Task description
Reproduce all of the entries, swapping "legible text lines" for "readable text lines" wherever it occurs and keeping everything else the same.

Detection examples
-*-
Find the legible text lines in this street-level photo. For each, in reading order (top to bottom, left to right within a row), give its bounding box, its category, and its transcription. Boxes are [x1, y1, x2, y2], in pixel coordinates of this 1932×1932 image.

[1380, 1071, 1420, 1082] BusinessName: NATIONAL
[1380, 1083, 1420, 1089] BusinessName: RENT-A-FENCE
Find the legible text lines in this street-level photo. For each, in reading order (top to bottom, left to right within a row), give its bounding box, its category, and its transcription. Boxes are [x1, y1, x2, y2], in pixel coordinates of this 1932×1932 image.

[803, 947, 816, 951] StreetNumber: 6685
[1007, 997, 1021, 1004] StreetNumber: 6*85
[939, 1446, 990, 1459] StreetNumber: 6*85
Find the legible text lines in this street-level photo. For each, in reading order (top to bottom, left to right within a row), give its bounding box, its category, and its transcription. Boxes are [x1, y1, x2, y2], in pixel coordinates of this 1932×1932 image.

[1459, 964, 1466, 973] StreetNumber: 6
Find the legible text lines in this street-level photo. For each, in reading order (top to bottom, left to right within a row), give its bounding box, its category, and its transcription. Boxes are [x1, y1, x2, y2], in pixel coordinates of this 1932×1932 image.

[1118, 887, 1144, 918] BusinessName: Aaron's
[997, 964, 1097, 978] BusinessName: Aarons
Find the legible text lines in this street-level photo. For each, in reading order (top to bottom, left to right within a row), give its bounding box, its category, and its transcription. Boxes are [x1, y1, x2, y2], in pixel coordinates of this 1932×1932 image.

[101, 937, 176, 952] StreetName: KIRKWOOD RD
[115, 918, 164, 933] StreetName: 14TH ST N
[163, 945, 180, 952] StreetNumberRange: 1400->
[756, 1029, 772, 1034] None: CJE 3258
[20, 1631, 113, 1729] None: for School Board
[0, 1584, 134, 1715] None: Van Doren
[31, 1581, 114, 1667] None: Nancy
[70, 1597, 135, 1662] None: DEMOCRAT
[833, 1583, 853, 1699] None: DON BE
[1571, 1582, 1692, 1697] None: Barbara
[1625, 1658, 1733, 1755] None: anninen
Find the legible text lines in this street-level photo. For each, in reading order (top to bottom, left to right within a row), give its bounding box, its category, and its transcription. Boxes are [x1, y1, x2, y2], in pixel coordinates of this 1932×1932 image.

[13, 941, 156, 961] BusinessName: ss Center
-*-
Correct response
Find the readable text lines in this street-level photo. For each, in reading order (top to bottom, left to right within a row), give its bounding box, its category, and its transcription. Boxes are [x1, y1, x2, y2], in pixel coordinates of this 1932×1932 image.

[1380, 1071, 1420, 1082] BusinessName: NATIONAL
[1380, 1083, 1420, 1089] BusinessName: RENT-A-FENCE
Find the readable text lines in this street-level photo. For each, in reading order (top to bottom, left to right within a row), give its bounding box, its category, and its transcription. Boxes are [x1, y1, x2, y2], in pixel coordinates of this 1932×1932 image.

[803, 947, 816, 951] StreetNumber: 6685
[1007, 997, 1021, 1004] StreetNumber: 6*85
[939, 1446, 990, 1459] StreetNumber: 6*85
Find the readable text lines in this street-level photo. For each, in reading order (top to bottom, left to right within a row), give its bounding box, its category, and its transcription. Boxes are [x1, y1, x2, y2], in pixel coordinates of this 1932×1932 image.

[1459, 964, 1466, 973] StreetNumber: 6
Find the readable text lines in this street-level photo. For each, in reading order (top to bottom, left to right within a row), give its bounding box, its category, and its transcription. Boxes are [x1, y1, x2, y2], in pixel coordinates of this 1932×1932 image.

[1118, 887, 1144, 918] BusinessName: Aaron's
[997, 964, 1097, 978] BusinessName: Aarons
Find the readable text lines in this street-level photo. For each, in reading order (top to bottom, left to right within a row), give its bounding box, its category, and its transcription. Boxes are [x1, y1, x2, y2], in pixel coordinates of this 1932×1932 image.

[101, 937, 176, 952] StreetName: KIRKWOOD RD
[115, 918, 164, 933] StreetName: 14TH ST N
[163, 945, 180, 952] StreetNumberRange: 1400->
[756, 1029, 772, 1034] None: CJE 3258
[20, 1631, 113, 1729] None: for School Board
[0, 1584, 134, 1715] None: Van Doren
[31, 1581, 114, 1667] None: Nancy
[70, 1597, 135, 1662] None: DEMOCRAT
[833, 1583, 853, 1699] None: DON BE
[1571, 1582, 1692, 1697] None: Barbara
[1625, 1658, 1733, 1755] None: anninen
Find the readable text lines in this street-level photo. For each, in reading order (top to bottom, left to right within a row), give its bounding box, its category, and its transcription. Boxes are [x1, y1, x2, y2], in pixel coordinates of this 1932×1932 image.

[13, 941, 156, 961] BusinessName: ss Center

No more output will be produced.